The Butler Act was therefore a significant achievement in extending schooling and increasing life chances. It may have been more successful if the increase in the school leaving age to 16 had not been delayed by 25 years.

US GI Bills – creating new opportunities

Looking across the Atlantic, President Roosevelt signed the GI Bill into law in 1944.  This very famous piece of legislation provided a range of benefits to veterans across a range of different areas, in recognition of their sacrifice and the disruption to their education. This included very significant support for education, training and payment of college fees. A range of studies have shown positive effects amongst those were able to take advantage of the bill’s main features, and the GI Bill is almost part of the American psyche.

Be positive, radical and pay for it

Looking back through history, large disruptions to schooling and education during war time have often been followed by large transformations to the education system and extensions to schooling. However, policymakers in the UK have not always been willing to pay for the most transformative ideas.

Today, we are again facing massive disruption to schooling, of a kind not seen since World War 2. Rather than setting narrow goals to get back to a hypothetical pre-pandemic benchmark, perhaps we should also be setting positive and transformative goals. And we should be willing to pay for the resources required.

Setting such goals is a much harder question. This is partly because we have already implemented some of the obvious changes, such as raising the school leaving age to 16. This has since been increased to an education leaving age of 18 in England, though this is not seriously enforced and does not apply in Wales, Scotland and Northern Ireland.

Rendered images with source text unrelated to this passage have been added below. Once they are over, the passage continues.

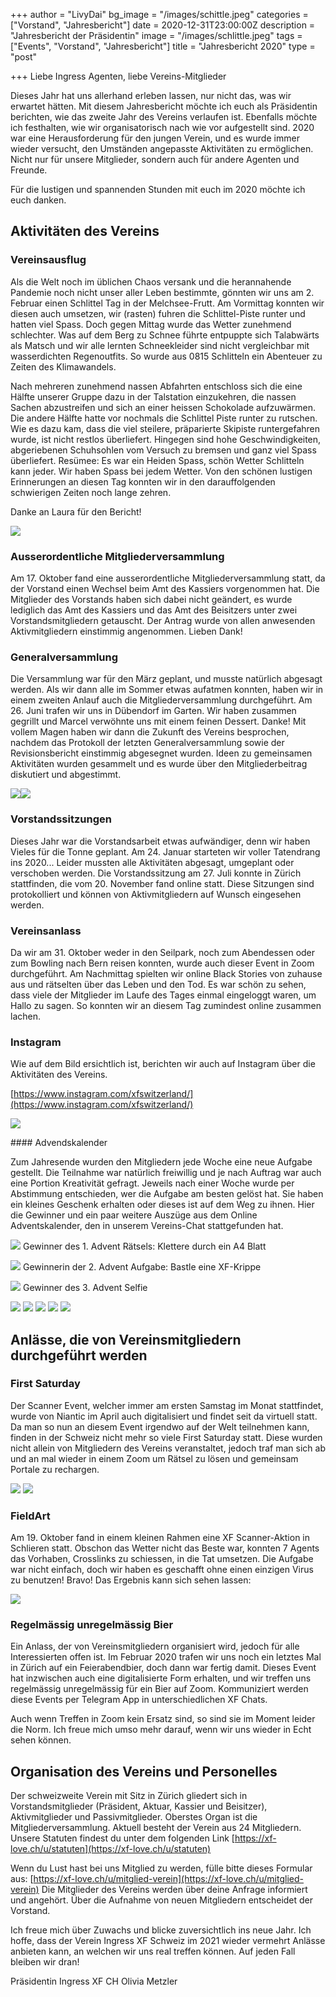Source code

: +++
author = "LivyDai"
bg_image = "/images/schittle.jpeg"
categories = ["Vorstand", "Jahresbericht"]
date = 2020-12-31T23:00:00Z
description = "Jahresbericht der Präsidentin"
image = "/images/schlittle.jpeg"
tags = ["Events", "Vorstand", "Jahresbericht"]
title = "Jahresbericht 2020"
type = "post"

+++
Liebe Ingress Agenten, liebe Vereins-Mitglieder

Dieses Jahr hat uns allerhand erleben lassen, nur nicht das, was wir erwartet hätten. 
Mit diesem Jahresbericht möchte ich euch als Präsidentin berichten, wie das zweite Jahr des Vereins verlaufen ist. Ebenfalls möchte ich festhalten, wie wir organisatorisch nach wie vor aufgestellt sind.
2020 war eine Herausforderung für den jungen Verein, und es wurde immer wieder versucht, den Umständen angepasste Aktivitäten zu ermöglichen. Nicht nur für unsere Mitglieder, sondern auch für andere Agenten und Freunde. 


Für die lustigen und spannenden Stunden mit euch im 2020 möchte ich euch danken.  


## Aktivitäten des Vereins

### Vereinsausflug

Als die Welt noch im üblichen Chaos versank und die herannahende Pandemie noch nicht unser aller Leben bestimmte, gönnten wir uns am 2. Februar einen Schlittel Tag in der Melchsee-Frutt. Am Vormittag konnten wir diesen auch umsetzen, wir (rasten) fuhren die Schlittel-Piste runter und hatten viel Spass. Doch gegen Mittag wurde das Wetter zunehmend schlechter. Was auf dem Berg zu Schnee führte entpuppte sich Talabwärts als Matsch und wir alle lernten Schneekleider sind nicht vergleichbar mit wasserdichten Regenoutfits.
So wurde aus 0815 Schlitteln ein Abenteuer zu Zeiten des Klimawandels.

Nach mehreren zunehmend nassen Abfahrten entschloss sich die eine Hälfte unserer Gruppe dazu in der Talstation einzukehren, die nassen Sachen abzustreifen und sich an einer heissen Schokolade aufzuwärmen.
Die andere Hälfte hatte vor nochmals die Schlittel Piste runter zu rutschen. Wie es dazu kam, dass die viel steilere, präparierte Skipiste runtergefahren wurde, ist nicht restlos überliefert. Hingegen sind hohe Geschwindigkeiten, abgeriebenen Schuhsohlen vom Versuch zu bremsen und ganz viel Spass überliefert.
Resümee: Es war ein Heiden Spass, schön Wetter Schlitteln kann jeder. Wir haben Spass bei jedem Wetter.
Von den schönen lustigen Erinnerungen an diesen Tag konnten wir in den darauffolgenden schwierigen Zeiten noch lange zehren.


Danke an Laura für den Bericht!




![](/images/schlittle.jpeg)

### Ausserordentliche Mitgliederversammlung

Am 17. Oktober fand eine ausserordentliche Mitgliederversammlung statt, da der Vorstand einen Wechsel beim Amt des Kassiers vorgenommen hat. Die Mitglieder des Vorstands haben sich dabei nicht geändert, es wurde lediglich das Amt des Kassiers und das Amt des Beisitzers unter zwei Vorstandsmitgliedern getauscht. Der Antrag wurde von allen anwesenden Aktivmitgliedern einstimmig angenommen. Lieben Dank!

### Generalversammlung

Die Versammlung war für den März geplant, 
und musste natürlich abgesagt werden. 
Als wir dann alle im Sommer etwas aufatmen konnten, haben wir in einem zweiten Anlauf auch die Mitgliederversammlung durchgeführt. Am 26. Juni trafen wir uns in Dübendorf im Garten. 
Wir haben zusammen gegrillt und Marcel verwöhnte uns mit einem feinen Dessert. Danke! Mit vollem Magen haben wir dann die Zukunft des Vereins besprochen, nachdem das Protokoll der letzten Generalversammlung sowie der Revisionsbericht einstimmig abgesegnet wurden. Ideen zu gemeinsamen Aktivitäten wurden gesammelt und es wurde über den Mitgliederbeitrag diskutiert und abgestimmt.


![](/images/gv2020.jpeg)![](/images/vorstand2020.jpeg)

### Vorstandssitzungen

Dieses Jahr war die Vorstandsarbeit etwas aufwändiger, denn wir haben Vieles für die Tonne geplant. Am 24. Januar starteten wir voller Tatendrang ins 2020... Leider mussten alle Aktivitäten abgesagt, umgeplant oder verschoben werden. 
Die Vorstandssitzung am 27. Juli konnte in Zürich stattfinden, die vom 20. November fand online statt. 
Diese Sitzungen sind protokolliert und können von Aktivmitgliedern auf Wunsch eingesehen werden. 

### Vereinsanlass

Da wir am 31. Oktober weder in den Seilpark, noch zum Abendessen oder zum Bowling nach Bern reisen konnten, wurde auch dieser Event in Zoom durchgeführt. 
Am Nachmittag spielten wir online Black Stories von zuhause aus und rätselten über das Leben und den Tod. 
Es war schön zu sehen, dass viele der Mitglieder im Laufe des Tages einmal eingeloggt waren, um Hallo zu sagen. 
So konnten wir an diesem Tag zumindest online zusammen lachen.

### Instagram

Wie auf dem Bild ersichtlich ist, berichten wir auch auf Instagram über die Aktivitäten des Vereins. 

[https://www.instagram.com/xfswitzerland/](https://www.instagram.com/xfswitzerland/)

![](/images/instaween.png)

#### Advendskalender

Zum Jahresende wurden den Mitgliedern jede Woche eine neue Aufgabe gestellt. Die Teilnahme war natürlich freiwillig und je nach Auftrag war auch eine Portion Kreativität gefragt. Jeweils nach einer Woche wurde per Abstimmung entschieden, wer die Aufgabe 
am besten gelöst hat. Sie haben ein kleines Geschenk erhalten oder dieses ist auf dem 
Weg zu ihnen. Hier die Gewinner und ein paar weitere Auszüge aus dem Online Adventskalender, den in unserem Vereins-Chat stattgefunden hat.

![](/images/a4.png)
Gewinner des 1. Advent Rätsels: 
Klettere durch ein A4 Blatt


![](/images/xfkrippe.jpeg)
Gewinnerin der 2. Advent Aufgabe:
Bastle eine XF-Krippe

![](/images/xmasselfie.jpeg)
Gewinner des 3. Advent Selfie

![](/images/cookies.jpeg) ![](/images/intelkrippe.jpeg) ![](/images/baum1.jpeg) ![](/images/baum2.jpeg) ![](/images/ZS.jpeg)

## Anlässe, die von Vereinsmitgliedern durchgeführt werden

### First Saturday

Der Scanner Event, welcher immer am ersten Samstag im Monat stattfindet, wurde von Niantic im April auch digitalisiert und findet seit da virtuell statt. Da man so nun an diesem Event irgendwo auf der Welt teilnehmen kann, finden in der Schweiz nicht mehr so viele First Saturday statt. Diese wurden nicht allein von Mitgliedern des Vereins veranstaltet, jedoch traf man sich ab und an mal wieder in einem Zoom um Rätsel zu lösen und gemeinsam Portale zu rechargen. 

![](/images/fs2020.png)
![](/images/fancyfs2020.png)

### FieldArt

Am 19. Oktober fand in einem kleinen Rahmen eine XF Scanner-Aktion in Schlieren statt. Obschon das Wetter nicht das Beste war, konnten 7 Agents das Vorhaben, Crosslinks zu schiessen, in die Tat umsetzen. Die Aufgabe war nicht einfach, doch wir haben es geschafft ohne einen einzigen Virus zu benutzen! Bravo! Das Ergebnis kann sich sehen lassen:

![](/images/fieldart-10-2019.jpg)

### Regelmässig unregelmässig Bier

Ein Anlass, der von Vereinsmitgliedern organisiert wird, jedoch für alle Interessierten offen ist. Im Februar 2020 trafen wir uns noch ein letztes Mal in Zürich auf ein Feierabendbier, doch dann war fertig damit. 
Dieses Event hat inzwischen auch eine digitalisierte Form erhalten, und wir treffen uns regelmässig unregelmässig für ein Bier auf Zoom.
Kommuniziert werden diese Events per Telegram App in unterschiedlichen XF Chats. 

Auch wenn Treffen in Zoom kein Ersatz sind, so sind sie im Moment leider die Norm. Ich freue mich umso mehr darauf, wenn wir uns wieder in Echt sehen können. 


## Organisation des Vereins und Personelles

Der schweizweite Verein mit Sitz in Zürich gliedert sich in Vorstandsmitglieder (Präsident, Aktuar, Kassier und Beisitzer), Aktivmitglieder und Passivmitglieder. Oberstes Organ ist die Mitgliederversammlung. Aktuell besteht der Verein aus 24 Mitgliedern. 
Unsere Statuten findest du unter dem folgenden Link [https://xf-love.ch/u/statuten](https://xf-love.ch/u/statuten)

Wenn du Lust hast bei uns Mitglied zu werden, fülle bitte dieses Formular aus: [https://xf-love.ch/u/mitglied-verein](https://xf-love.ch/u/mitglied-verein)  Die Mitglieder des Vereins werden über deine Anfrage informiert und angehört. Über die Aufnahme von neuen Mitgliedern entscheidet der Vorstand. 

Ich freue mich über Zuwachs und blicke zuversichtlich ins neue Jahr. Ich hoffe, dass der Verein Ingress XF Schweiz im 2021 wieder vermehrt Anlässe anbieten kann, an welchen wir uns real treffen können. Auf jeden Fall bleiben wir dran!

Präsidentin Ingress XF CH
Olivia Metzler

The most worthy goals for today are likely to be harder and more nuanced. At present, children from poorer families leave school 18 months behind their peers from richer families. Only about two thirds of young people aged 19-24 possess an A level equivalent qualification or higher. Perhaps we should be setting a goal for all children to leave education at age 18 with qualifications that are high-quality and reflect a broad and deep curriculum.  Achieving such a goal would require a relentless focus on high-quality teaching, joined-up action across all parts of the education system (from the early years through to colleges) and with other public services. Maybe that should be COVID’s legacy for the education system.